Image: Public Domain via Flickr

Before it happened and we saw the animal crying, it was the earth that began dancing under our feet. We stood on the mat after eating the night meal. The whole world was shaking. Mama cursed. Baba remained quiet. My sister Esi and I were scared.

The following day when the ground trembled again, Baba had been squatting with a tin in his hand. He was pressing milk from our cow’s big breasts. My right hand gripped the stubborn calf. The black calf kept jerking and pulling because it wanted to suckle.
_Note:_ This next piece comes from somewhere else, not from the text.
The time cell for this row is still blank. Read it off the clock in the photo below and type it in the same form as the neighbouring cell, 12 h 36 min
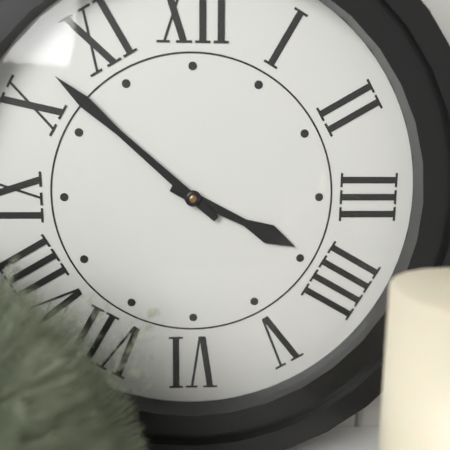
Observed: 3 h 52 min
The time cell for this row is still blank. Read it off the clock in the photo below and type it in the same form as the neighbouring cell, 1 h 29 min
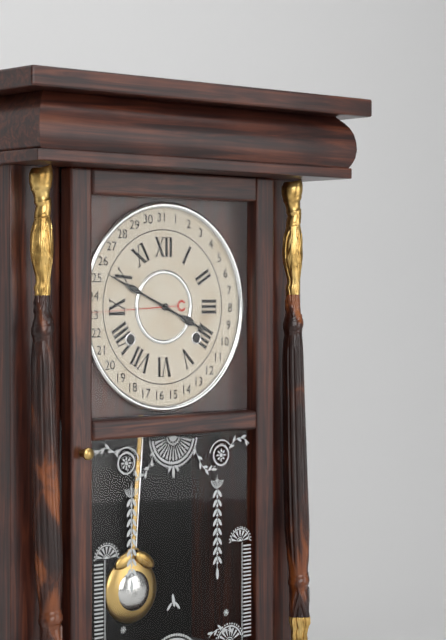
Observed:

When it happened Mama screamed where she stood at the laro patio, running to beg for help by holding onto the walls of our small house, which seemed to move away from her. The dancing ground calmed and Baba wondered how Mama could have felt had the house she was running to for help refused to be touched, or come down and buried her dead. I was thinking about Mama and the house.

‘Yes,’ father said, rising from where he had squatted milking. ‘Now war has begun.’

‘War?’ I asked.

‘Yes – war.’

‘Which war?’

“War between Bush and Saddam.’

I waited for the worst to happen. When the ground stopped dancing I looked inside the enclosure to see with my own eyes if our two bulls were fighting the way they always did. But they were not. Both lay sleeping inside the cattle boma.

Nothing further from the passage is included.